• [What you are asked to do]
Please copy every line from the following entries in which the word "down" appears.

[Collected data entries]
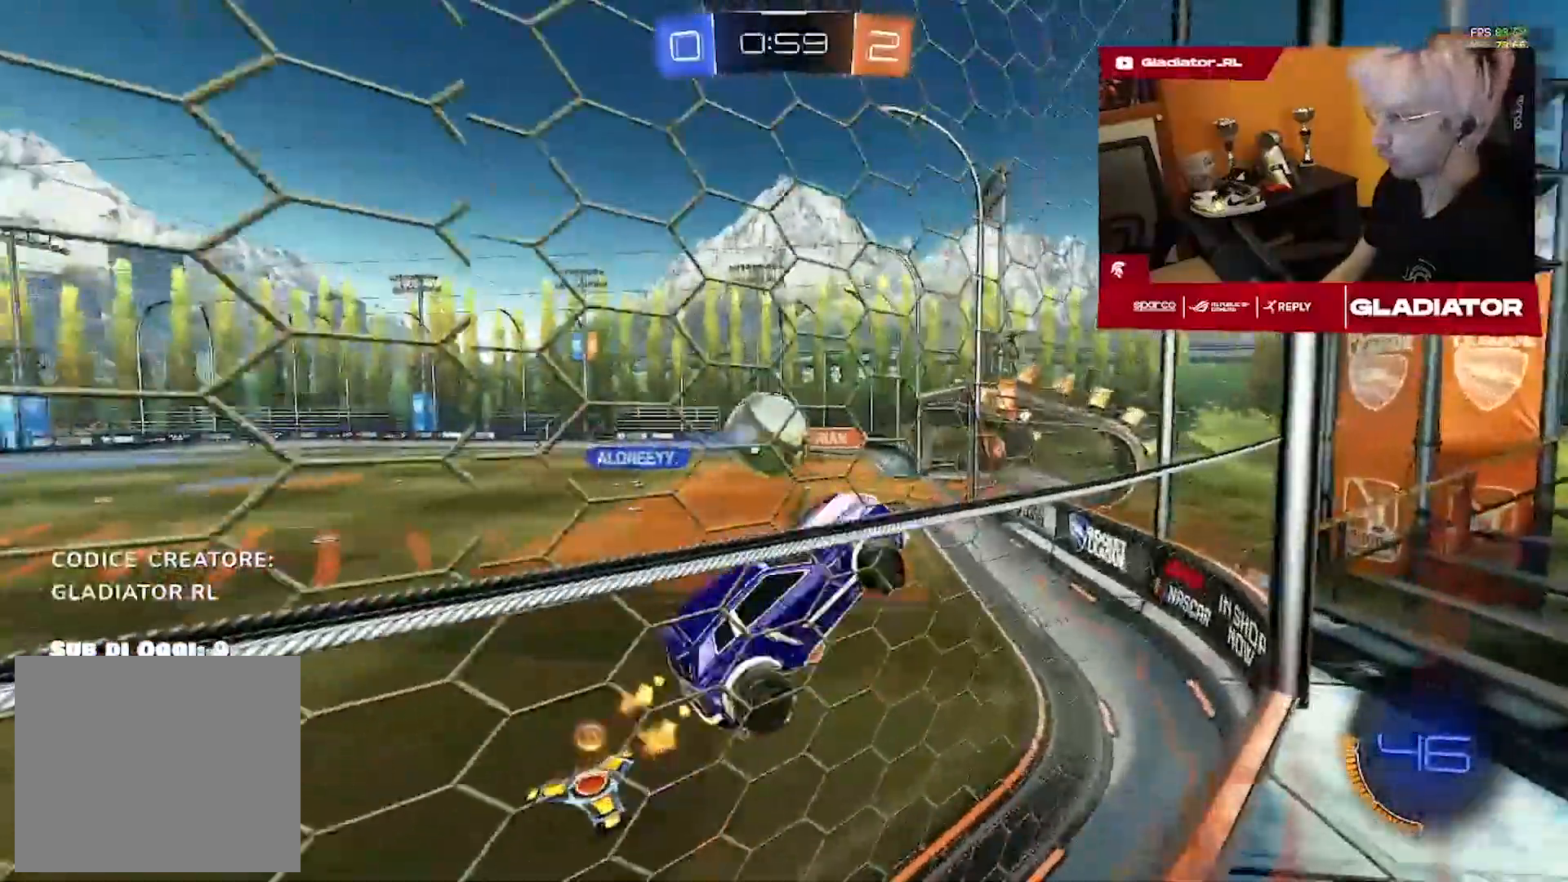
{"buttons": ["L1", "R2"], "left_stick": "down-right", "right_stick": "center", "events": [[67, "left_stick", "down-left"], [317, "left_stick", "center"], [400, "left_stick", "down-right"], [450, "L1", "down"]]}
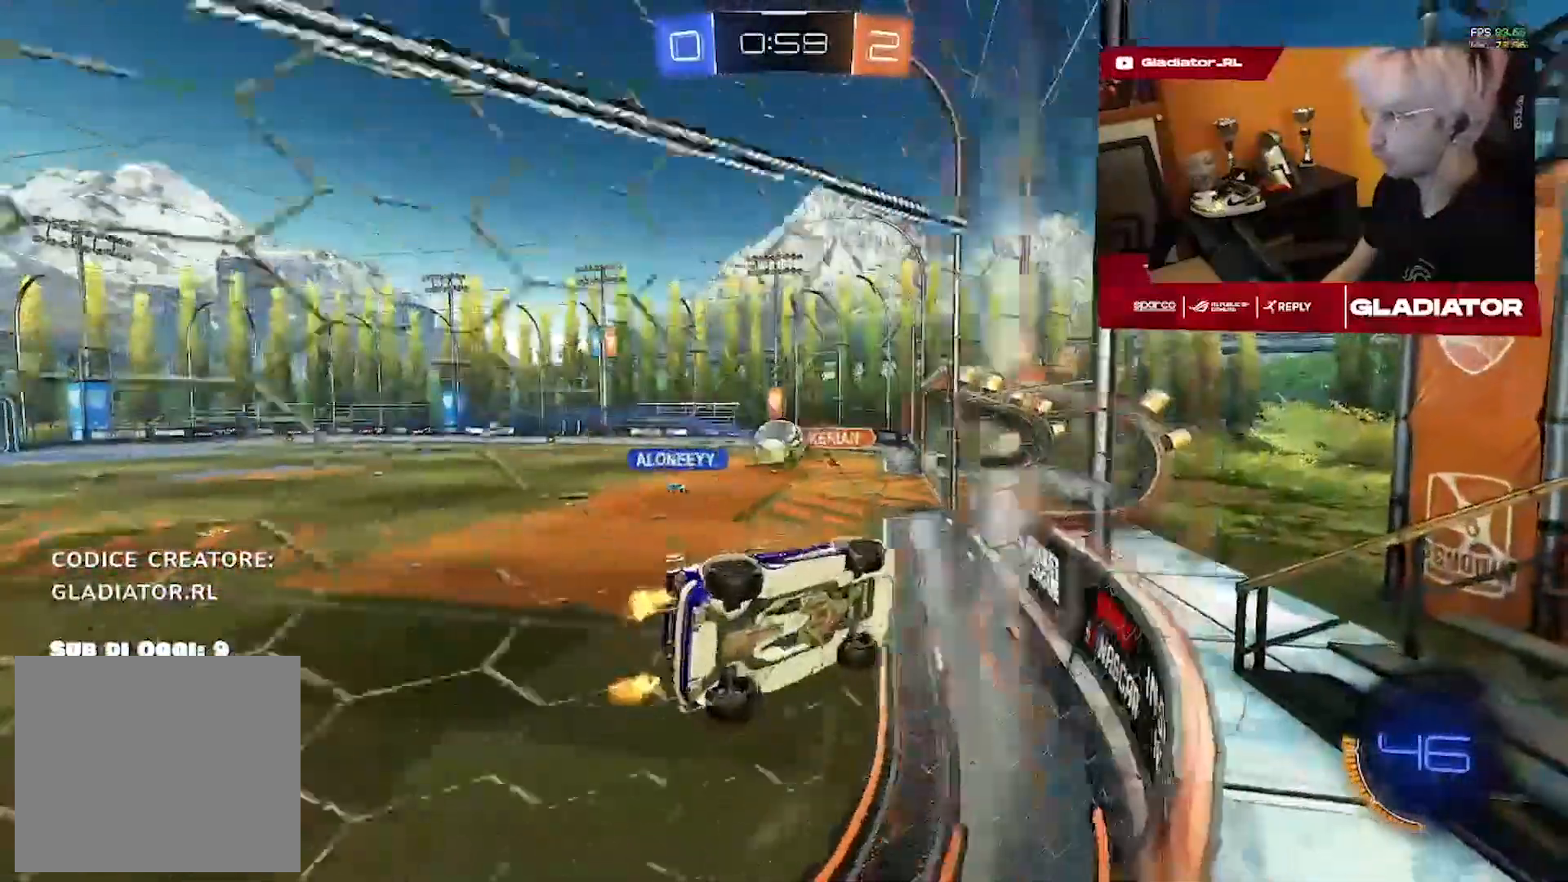
{"buttons": ["R2"], "left_stick": "center", "right_stick": "center", "events": [[50, "left_stick", "center"], [67, "L1", "up"]]}
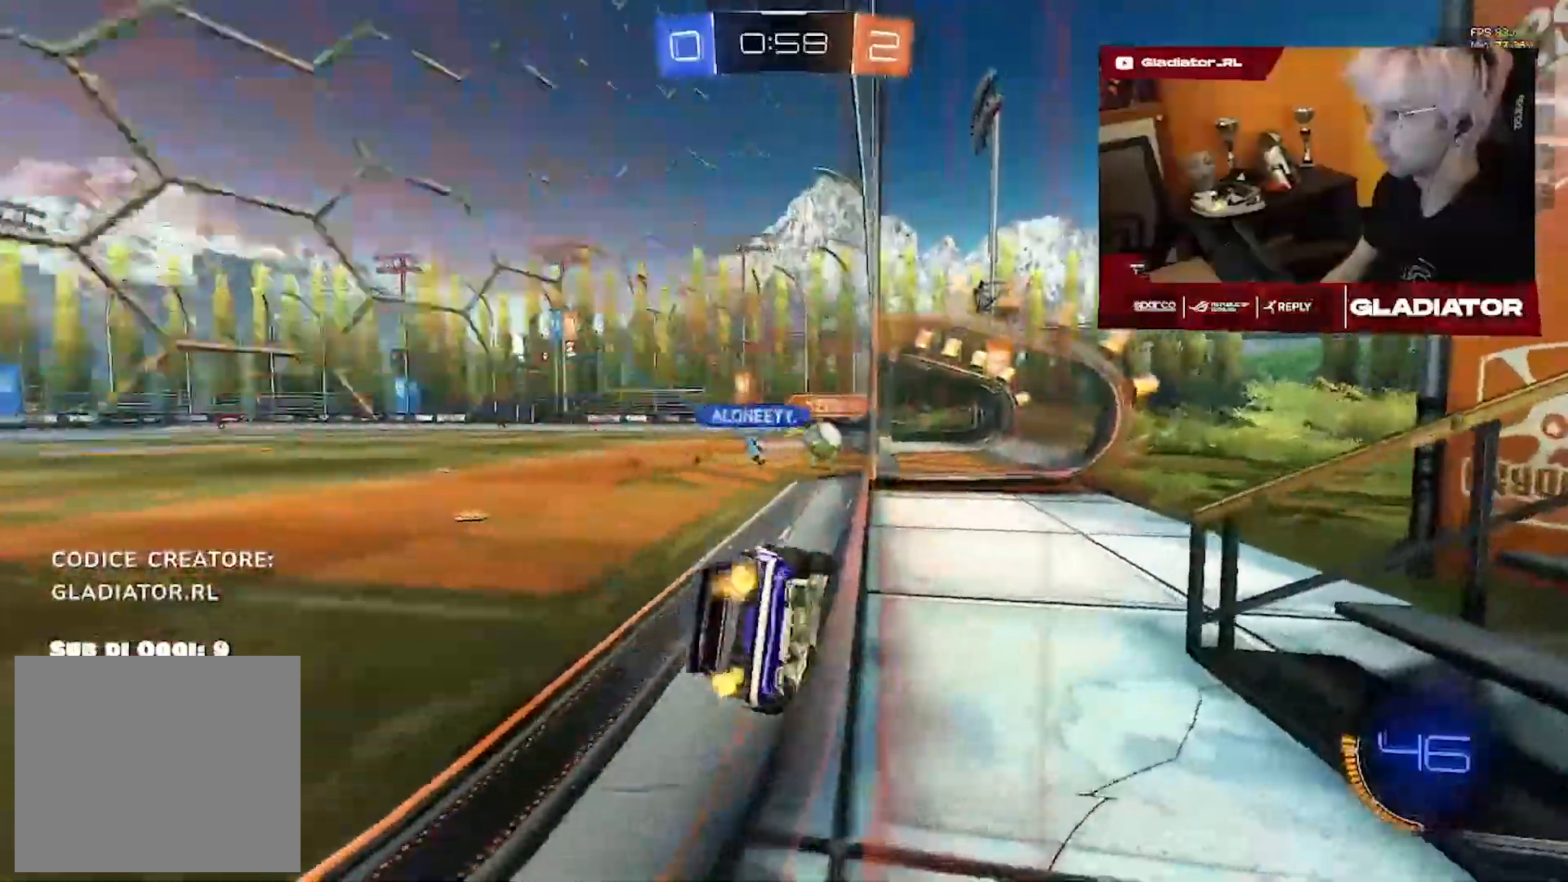
{"buttons": ["L1", "R1", "R2"], "left_stick": "up-left", "right_stick": "center", "events": [[17, "left_stick", "left"], [283, "R1", "down"], [383, "L1", "down"], [433, "left_stick", "up-left"]]}
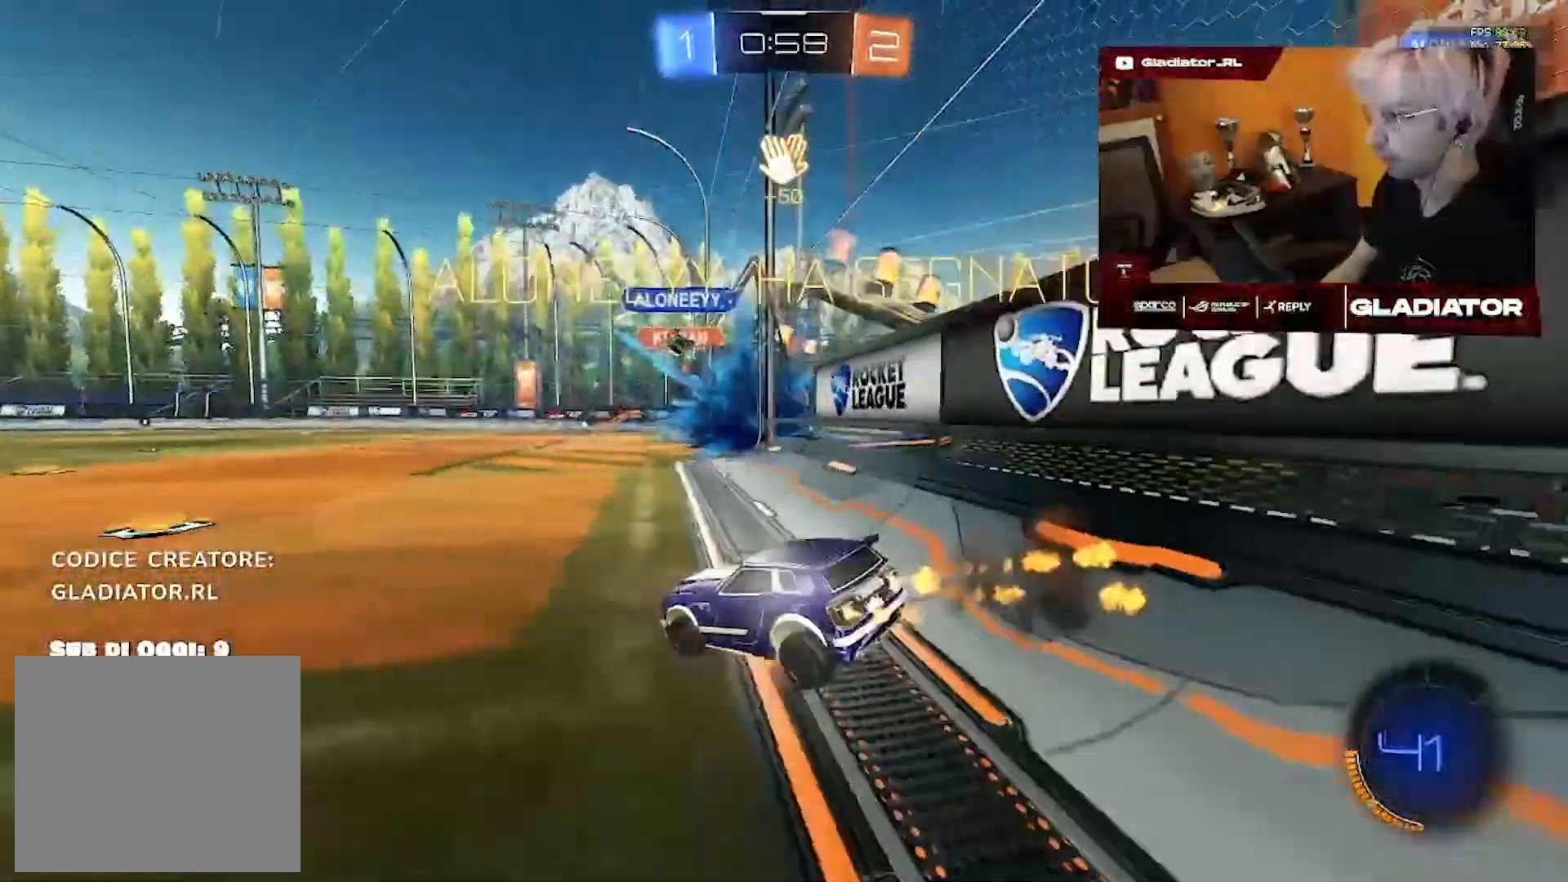
{"buttons": ["L1", "R2"], "left_stick": "up-left", "right_stick": "center", "events": [[33, "L1", "up"], [183, "R1", "up"], [200, "L1", "down"]]}
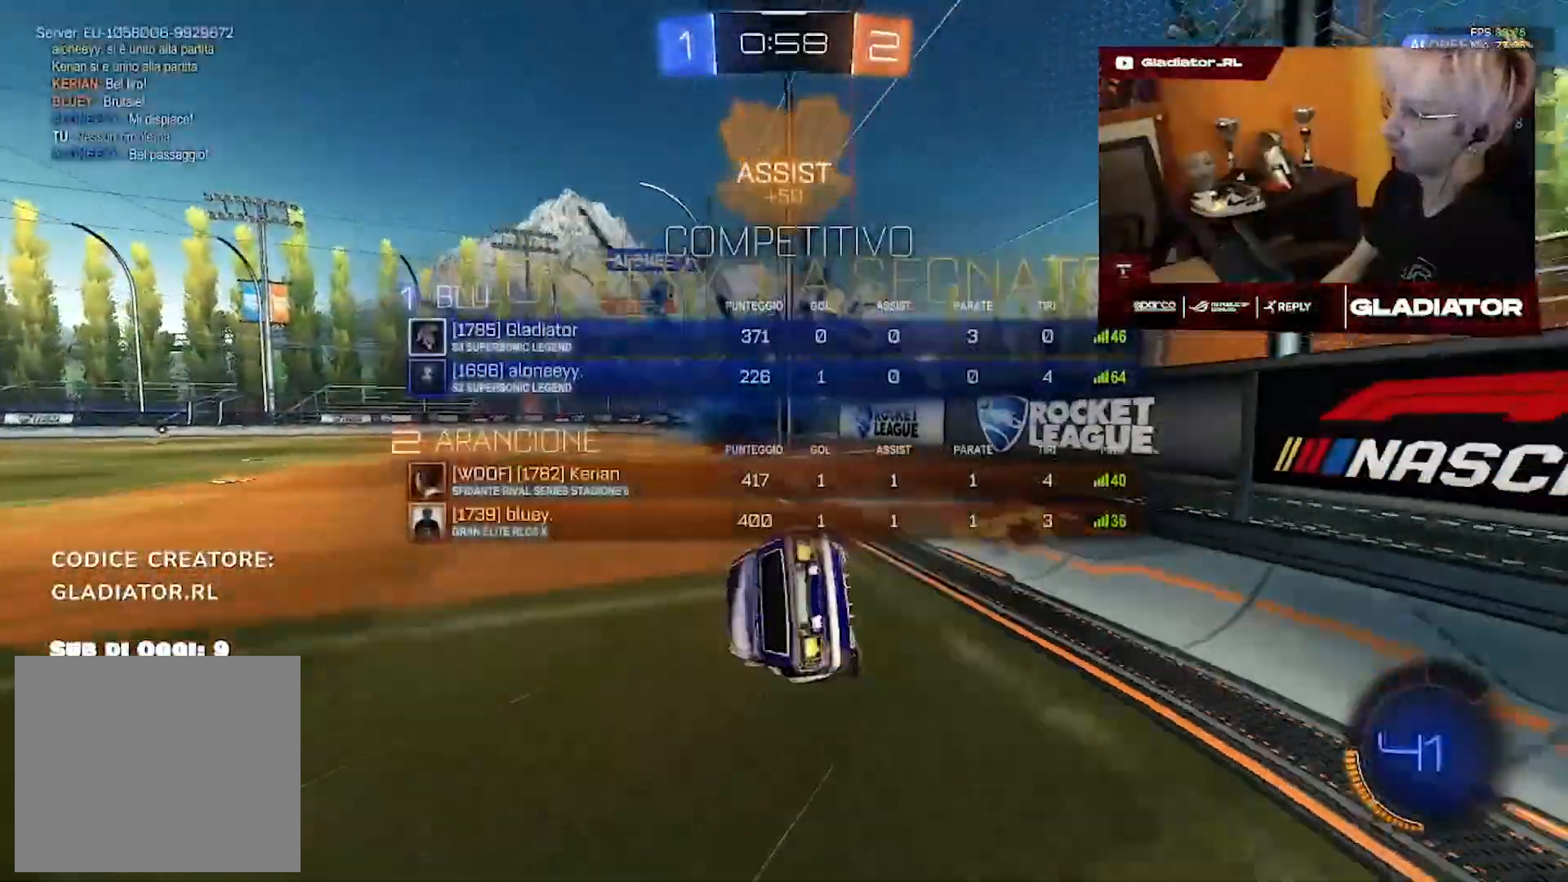
{"buttons": ["R2"], "left_stick": "up-left", "right_stick": "center", "events": [[383, "L1", "up"]]}
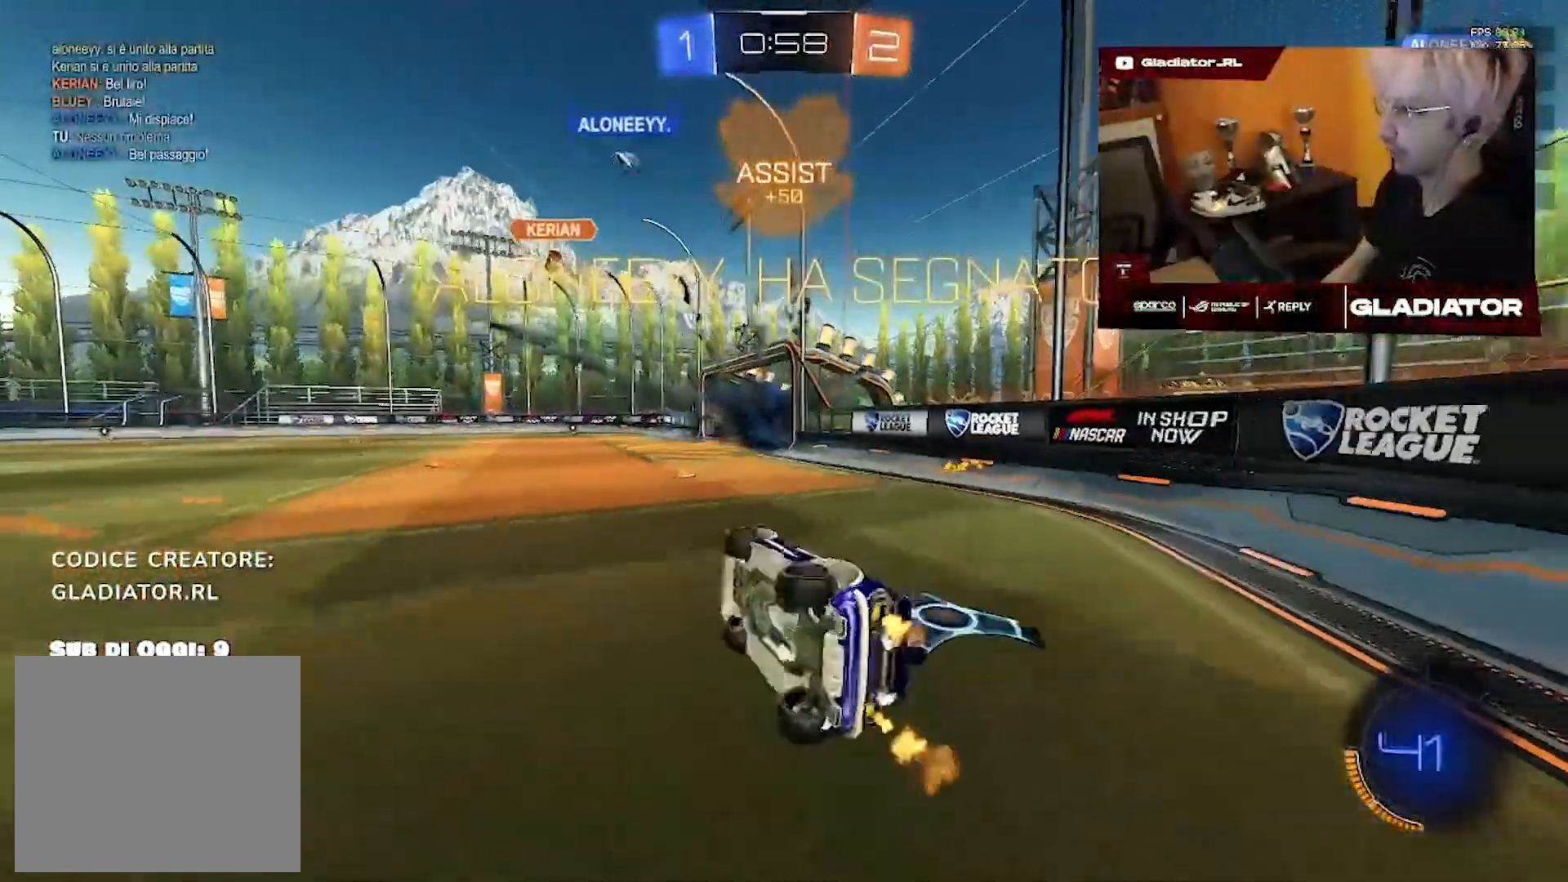
{"buttons": ["L1", "R1", "R2"], "left_stick": "up-right", "right_stick": "center", "events": [[300, "R1", "down"], [383, "L1", "down"], [383, "left_stick", "up-right"]]}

• [Answer box]
{"buttons": ["L1", "R2"], "left_stick": "down-right", "right_stick": "center", "events": [[67, "left_stick", "down-left"], [317, "left_stick", "center"], [400, "left_stick", "down-right"], [450, "L1", "down"]]}
{"buttons": ["L1", "R1", "R2"], "left_stick": "up-left", "right_stick": "center", "events": [[17, "left_stick", "left"], [283, "R1", "down"], [383, "L1", "down"], [433, "left_stick", "up-left"]]}
{"buttons": ["L1", "R2"], "left_stick": "up-left", "right_stick": "center", "events": [[33, "L1", "up"], [183, "R1", "up"], [200, "L1", "down"]]}
{"buttons": ["L1", "R1", "R2"], "left_stick": "up-right", "right_stick": "center", "events": [[300, "R1", "down"], [383, "L1", "down"], [383, "left_stick", "up-right"]]}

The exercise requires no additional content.